Какое ослепительное чудо, думает Патриция. Ей, загипнотизированной танцем световых бликов на бокалах с шампанским, опять вспомнились церковные витражи. Я всегда, даже ребенком, любила все, что блестит и переливается, вроде тех маленьких разноцветных мельничек, можно купить такую на ярмарке, и она потом будет крутиться на ветру, и мажоретки мне нравились, их тросточки, вертятся с такой скоростью, что виден только туманный круг, и цирковые акробаты, их невесомые тела рассекают воздух, превращаясь в звезды, в цифры, в чисто геометрические фигуры… А еще бриллиантовые диадемы, мерцающие жемчужины, драгоценные камни, искрящиеся сланцы. И сами эти слова тоже люблю — «блестеть», «сверкать». И слово «блеск».
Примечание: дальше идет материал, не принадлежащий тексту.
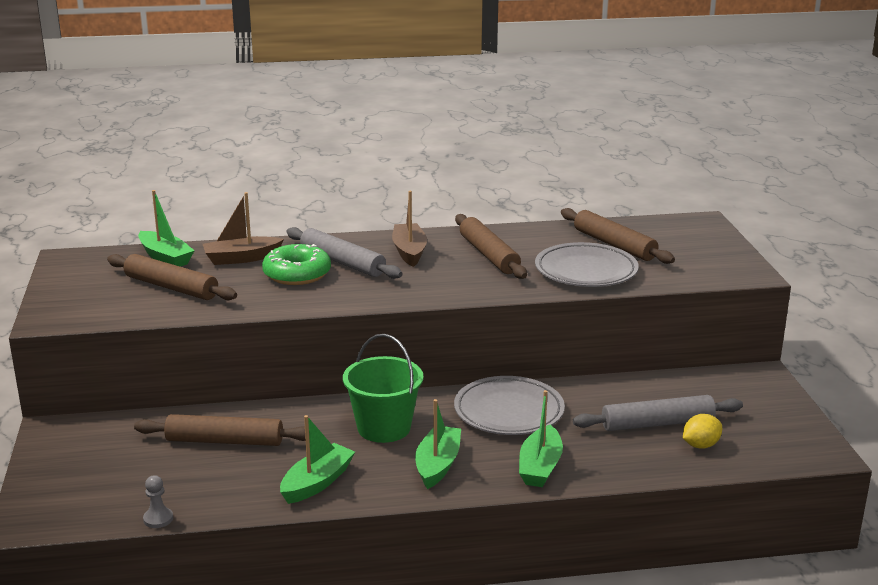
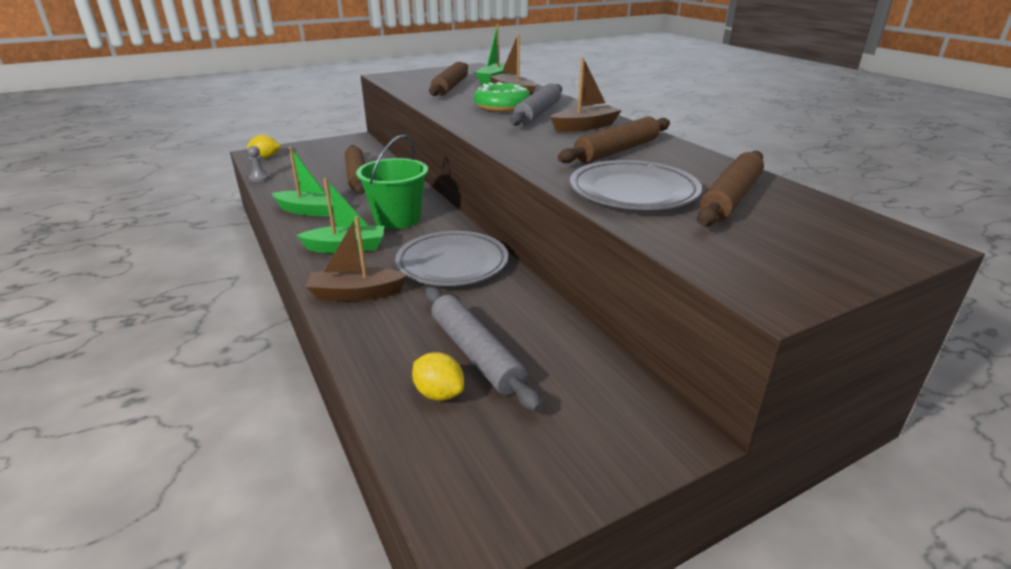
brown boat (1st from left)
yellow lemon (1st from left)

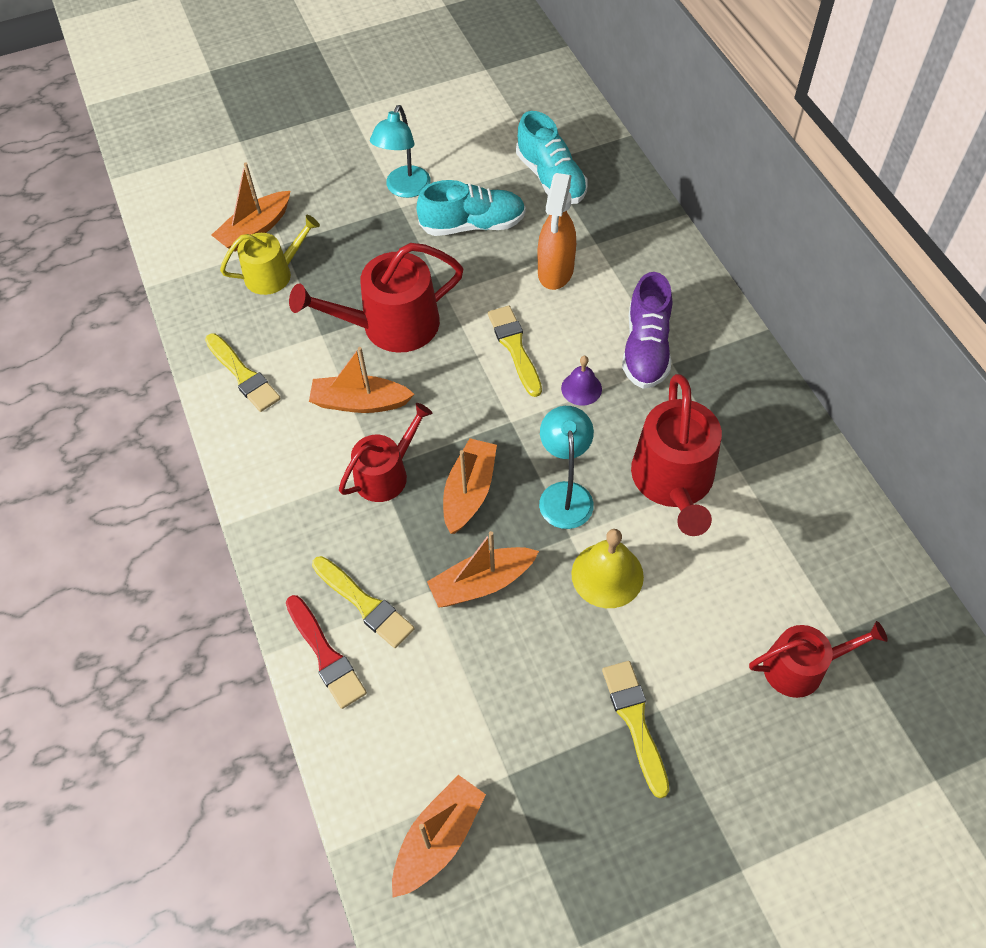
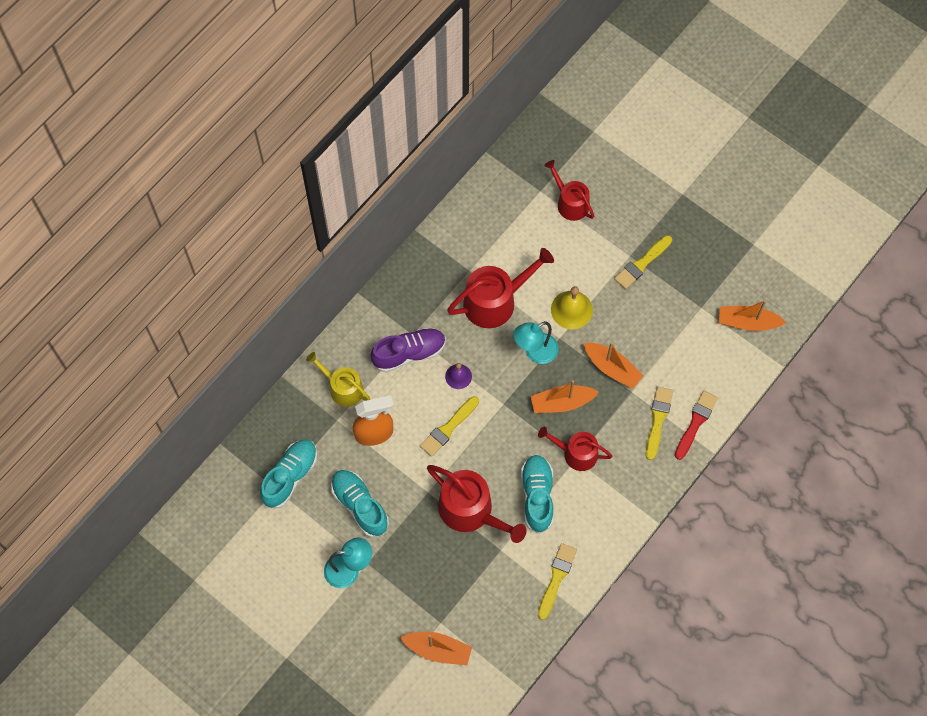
yellow watering can
turquoise shoe (3rd from left)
— Ну, вот. Эти сделаны в то лето, которое мы провели в Вермонте, изображая нормальную американскую семью, по всем статьям здоровую. Нас туда затащил Джек, мой второй отчим. До крайности нервный субъект, Джек этот. Ногти так грыз, что догрызал до крови. Из кожи вон лез, силился научить меня рыбачить, охотиться и ругаться, любой ценой хотел сделать из меня мужчину. Его выводило из себя, что я читаю, да к тому же поэзию. Полнейший псих.
— Это заметно, — обронил Чарльз. — У него сумасшедший блеск в глазах.
— В самом деле? Ты умеешь это определять, а?
Странно, что он сказал про «блеск» в тот самый момент, когда я о нем подумала, про себя удивляется Патриция. Возможно, что это телепатия. Мне очень нравится Чарльз. Если бы только он был немножко менее напыщенным…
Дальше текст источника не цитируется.